TEXT:

How to calculate number of polygons that are formed by sequence of points in 2D?

2018-06-05 23:26:16

As you can see the example picture below, my question is how to determine the polygons that are formed by series of point.

On the left picture, the series of point is {A, B, C, D, E, A}, so it just forms 1 polygon {A, B, C, D, E}.

On the right side of the picture, the series of point is {A, B, C, D, E, F, A}. It creates 2 polygons {A, F, G } and {B, C, D, E, G }, where G is intersect point from line AB and FE.

I am not only interested in the number of polygons, but i also want to know the polygon information (polygon's series of points) that are created from it.

This algorithms will be used in mobile device, in real time, so it must be fast enough to compute. Oh, and the series of points will be generated by user's drag touch points.

Assumptions:

Only consists of 2 collinear points

It is not always closed chain polygonal. For example from picture on the right, the series of points is {A, B, C, D, E, F}, there is no edge FA.

INFORMATION GIVEN:

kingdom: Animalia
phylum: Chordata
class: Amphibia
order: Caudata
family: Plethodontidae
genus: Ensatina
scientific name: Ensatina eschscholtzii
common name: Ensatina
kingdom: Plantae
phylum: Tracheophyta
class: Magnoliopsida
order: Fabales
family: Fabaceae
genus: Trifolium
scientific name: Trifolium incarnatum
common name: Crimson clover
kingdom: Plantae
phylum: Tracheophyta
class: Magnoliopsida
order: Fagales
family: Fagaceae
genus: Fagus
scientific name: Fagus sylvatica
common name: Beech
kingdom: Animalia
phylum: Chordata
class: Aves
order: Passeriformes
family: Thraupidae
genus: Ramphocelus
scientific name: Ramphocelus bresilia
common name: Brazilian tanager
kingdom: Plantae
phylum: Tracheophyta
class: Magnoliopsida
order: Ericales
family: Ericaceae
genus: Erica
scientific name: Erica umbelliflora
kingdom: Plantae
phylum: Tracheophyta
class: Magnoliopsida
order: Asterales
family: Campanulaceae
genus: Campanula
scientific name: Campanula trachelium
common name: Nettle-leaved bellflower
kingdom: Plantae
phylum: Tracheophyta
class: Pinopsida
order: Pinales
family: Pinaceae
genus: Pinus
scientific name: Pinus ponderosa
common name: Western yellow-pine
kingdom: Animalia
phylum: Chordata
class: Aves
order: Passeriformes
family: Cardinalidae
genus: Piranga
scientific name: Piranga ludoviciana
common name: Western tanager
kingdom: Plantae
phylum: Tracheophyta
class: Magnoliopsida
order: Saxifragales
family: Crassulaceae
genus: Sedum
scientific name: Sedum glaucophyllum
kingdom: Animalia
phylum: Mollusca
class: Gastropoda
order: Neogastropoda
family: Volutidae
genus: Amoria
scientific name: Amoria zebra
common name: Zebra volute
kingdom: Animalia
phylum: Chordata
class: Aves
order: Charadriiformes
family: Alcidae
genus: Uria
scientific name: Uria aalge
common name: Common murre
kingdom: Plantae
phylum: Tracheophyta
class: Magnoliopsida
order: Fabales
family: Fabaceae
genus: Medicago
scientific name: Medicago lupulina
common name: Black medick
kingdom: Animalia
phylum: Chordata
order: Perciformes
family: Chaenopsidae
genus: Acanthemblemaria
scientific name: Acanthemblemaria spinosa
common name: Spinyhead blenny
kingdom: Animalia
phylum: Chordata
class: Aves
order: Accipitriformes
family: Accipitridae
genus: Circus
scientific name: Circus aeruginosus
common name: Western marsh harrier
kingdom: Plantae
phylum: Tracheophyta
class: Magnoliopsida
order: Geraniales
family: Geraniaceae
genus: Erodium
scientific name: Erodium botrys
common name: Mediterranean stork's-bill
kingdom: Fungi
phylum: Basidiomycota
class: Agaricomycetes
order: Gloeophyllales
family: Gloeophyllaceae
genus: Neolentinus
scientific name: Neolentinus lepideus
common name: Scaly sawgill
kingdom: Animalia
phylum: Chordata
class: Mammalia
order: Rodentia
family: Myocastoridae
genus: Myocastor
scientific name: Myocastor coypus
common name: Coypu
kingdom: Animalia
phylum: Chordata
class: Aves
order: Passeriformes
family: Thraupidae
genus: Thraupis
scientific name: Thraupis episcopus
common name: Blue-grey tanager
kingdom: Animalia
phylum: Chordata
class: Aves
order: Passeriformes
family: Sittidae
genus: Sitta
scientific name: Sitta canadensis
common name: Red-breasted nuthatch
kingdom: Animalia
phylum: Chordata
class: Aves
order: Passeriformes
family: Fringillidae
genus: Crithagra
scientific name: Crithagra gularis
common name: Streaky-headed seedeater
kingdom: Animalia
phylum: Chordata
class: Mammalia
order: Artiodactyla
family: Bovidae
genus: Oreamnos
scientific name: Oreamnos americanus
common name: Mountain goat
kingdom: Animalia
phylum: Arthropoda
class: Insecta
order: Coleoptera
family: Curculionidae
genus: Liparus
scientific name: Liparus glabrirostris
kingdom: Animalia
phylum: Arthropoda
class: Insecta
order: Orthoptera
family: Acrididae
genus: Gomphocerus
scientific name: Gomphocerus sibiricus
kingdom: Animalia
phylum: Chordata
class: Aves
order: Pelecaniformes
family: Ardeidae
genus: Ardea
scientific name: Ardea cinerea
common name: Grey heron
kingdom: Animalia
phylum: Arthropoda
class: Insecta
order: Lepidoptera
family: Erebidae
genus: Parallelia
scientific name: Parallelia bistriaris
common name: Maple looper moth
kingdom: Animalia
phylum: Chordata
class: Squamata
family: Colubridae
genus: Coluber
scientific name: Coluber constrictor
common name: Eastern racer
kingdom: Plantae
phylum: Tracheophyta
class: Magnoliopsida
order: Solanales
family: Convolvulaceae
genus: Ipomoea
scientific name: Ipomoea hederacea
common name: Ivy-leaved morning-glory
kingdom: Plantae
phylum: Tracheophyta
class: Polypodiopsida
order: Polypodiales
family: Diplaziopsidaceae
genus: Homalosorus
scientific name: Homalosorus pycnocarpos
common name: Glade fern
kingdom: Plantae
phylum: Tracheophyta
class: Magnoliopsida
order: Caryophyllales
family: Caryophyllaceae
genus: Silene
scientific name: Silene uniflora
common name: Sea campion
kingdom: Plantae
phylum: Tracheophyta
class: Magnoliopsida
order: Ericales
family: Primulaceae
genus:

TO BE DONE:
Answer these from the post on counting polygons formed by a sequence of points:
1. What series of points does the left picture use, and how many polygons does it form?
2. In the right picture, which two lines intersect at point G?
3. On what kind of device will the algorithm run, and how will the points be generated?

RESULT FOR THIS EXERCISE:
1. {A, B, C, D, E, A}, which forms one polygon, {A, B, C, D, E}.
2. Line AB and line FE.
3. A mobile device, in real time. The points come from the user's drag touch points.